A lot of us have undergone an X-ray at some point, whether at the dentist’s clinic or the physician’s office. Now, astronauts circling the Earth have demonstrated that it’s feasible to perform an X-ray in outer space. This initiative will assist upcoming space pioneers in identifying and tracking medical issues, ranging from fractures and sprains to indications of bone decalcification, while they are in orbit.

Recently, team members aboard the Fram2 mission took to social media to present the first-ever medical X-ray image captured in space. The photograph is a monochrome scan of a hand adorned with a ring, reminiscent of the initial X-ray image ever created, 130 years ago, by physicist Wilhelm Roentgen, of his wife’s hand. The recent X-ray image was captured in microgravity, inside a four-person spacecraft traveling at orbital speeds of 17,500 miles per hour, approximately 200 miles above the Earth’s surface.

The in-flight body imaging was part of the SpaceXray initiative, which encompassed one of 22 scientific experiments conducted by astronauts during the Fram2 mission. Managed by SpaceX, Fram2 was the inaugural human spaceflight expedition to embark on a polar orbit, circling the planet from pole to pole. The mission name Fram2 is derived from the Norwegian vessel “Fram,” known for being the first to transport explorers to the Arctic and Antarctic regions in the late 19th century.

The body imaging serves as a preliminary demonstration that medical X-ray imaging can be performed within the unique conditions of outer space. Lonnie Petersen, a co-investigator on the SpaceXray initiative, is an associate professor in MIT’s Department of Aeronautics and Astronautics, specializing in space physiology and the consequences of space travel on the human body. Petersen played a key role in defining and developing the protocols surrounding the SpaceXray project, collaborating with institutional partners including Stanford University and the Mayo Clinic, along with X-ray equipment manufacturers KA and MinXray. Petersen spoke with MIT News about how these pioneering in-orbit X-ray images could facilitate the successful and healthy continuation of long-term missions in space.

Q: What difficulties arise when taking an X-ray in space compared to on Earth?

A: There are numerous challenges involving the equipment, techniques, and subjects being imaged.

To have equipment approved for spaceflight, it must be compact and as lightweight as possible. Additionally, there are heightened safety protocols since all devices operate within a confined area. These elevated requirements propel technological advancement. I often claim that space serves as our best catalyst for technology — and this holds true for medical technology as well.

For this endeavor, we utilized a portable, specialized X-ray generator and detector designed by MinXray and KA Imaging for battlefield applications, adapting it for use in space.

Regarding methods, I was initially concerned that heightened background radiation might degrade the image quality to a level below clinical standards. However, the first images we have received from space indicate that the quality is excellent. I am eager to conduct a more in-depth analysis of the entire set of images.

We aim for the X-rays to pass directly through the body part in question. This necessitates precise alignment of both the equipment and the subject. As one might expect, positioning a floating subject proves to be more challenging. We will quantify any potential effects of this and incorporate that information for future improvements.

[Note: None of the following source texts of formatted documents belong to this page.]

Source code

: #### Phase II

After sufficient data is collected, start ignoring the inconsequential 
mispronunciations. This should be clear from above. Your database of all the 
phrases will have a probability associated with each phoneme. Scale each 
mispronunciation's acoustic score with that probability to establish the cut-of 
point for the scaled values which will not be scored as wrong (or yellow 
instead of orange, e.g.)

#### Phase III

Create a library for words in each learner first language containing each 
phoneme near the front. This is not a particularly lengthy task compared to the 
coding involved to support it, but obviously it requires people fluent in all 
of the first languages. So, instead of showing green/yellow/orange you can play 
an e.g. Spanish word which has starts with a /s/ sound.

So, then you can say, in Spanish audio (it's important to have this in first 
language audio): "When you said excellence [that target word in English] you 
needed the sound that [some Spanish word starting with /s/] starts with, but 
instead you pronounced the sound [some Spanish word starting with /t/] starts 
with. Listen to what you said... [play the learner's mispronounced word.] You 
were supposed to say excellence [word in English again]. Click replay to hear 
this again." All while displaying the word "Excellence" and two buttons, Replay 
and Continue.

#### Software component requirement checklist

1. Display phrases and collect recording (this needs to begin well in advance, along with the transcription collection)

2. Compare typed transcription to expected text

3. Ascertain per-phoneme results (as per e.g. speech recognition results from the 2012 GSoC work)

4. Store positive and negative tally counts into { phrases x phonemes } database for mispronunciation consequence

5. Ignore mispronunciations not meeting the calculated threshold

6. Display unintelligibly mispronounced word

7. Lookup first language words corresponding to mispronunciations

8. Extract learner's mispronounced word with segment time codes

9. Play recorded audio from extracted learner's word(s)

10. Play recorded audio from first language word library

Furthermore, we do not have radiologists or technicians in space. The procedures must be straightforward and resilient enough for a non-specialist to handle.

Finally, regarding subjects: Travel to space significantly affects the human body. Blood and fluids are no longer drawn downward by gravity; instead, they become evenly distributed, leading to changes in local pressures and perfusion. The cardiovascular system and brain experience changes over time. The mechanical unloading of the body results in muscle atrophy and bone decalcification, along with reduced exercise capacity. Given that this mission lasted only 3.5 days, the crew probably didn’t experience many negative effects. However, with an X-ray, we can now assess bone health in space, something we’ve never been able to do before. We can also evaluate potential fluid accumulation in the lungs or investigate illnesses in the abdomen.

I’ll also switch from my physician role to my engineering perspective: X-rays serve as a valuable tool for nondestructive testing of hardware in aviation (and other fields). This project enhances our diagnostic capabilities in space, not only for human subjects but also for equipment.

Q: How did the Fram2 crew manage it?

A: The crew was trained to take X-rays within a single afternoon. It was executed using a train-the-trainer approach. The protocol was established beforehand, and the crew recorded images of one another, verified the quality, and stored the resulting images. We have seen only one image up to this point, but we are truly impressed with the quality, skills, and commitment to advancing science demonstrated by the crew.

Q: What insights will you gain from these initial images?

A: First and foremost, this was a technology demonstration: Is it even feasible to perform this in space? We are eager to analyze all the images, but preliminary data indicates that we absolutely can. Next, we will conduct a detailed evaluation to extract all the insights possible concerning current capabilities as well as future steps. The team is certainly enthusiastic about pushing this research forward and exploring even more groundbreaking developments.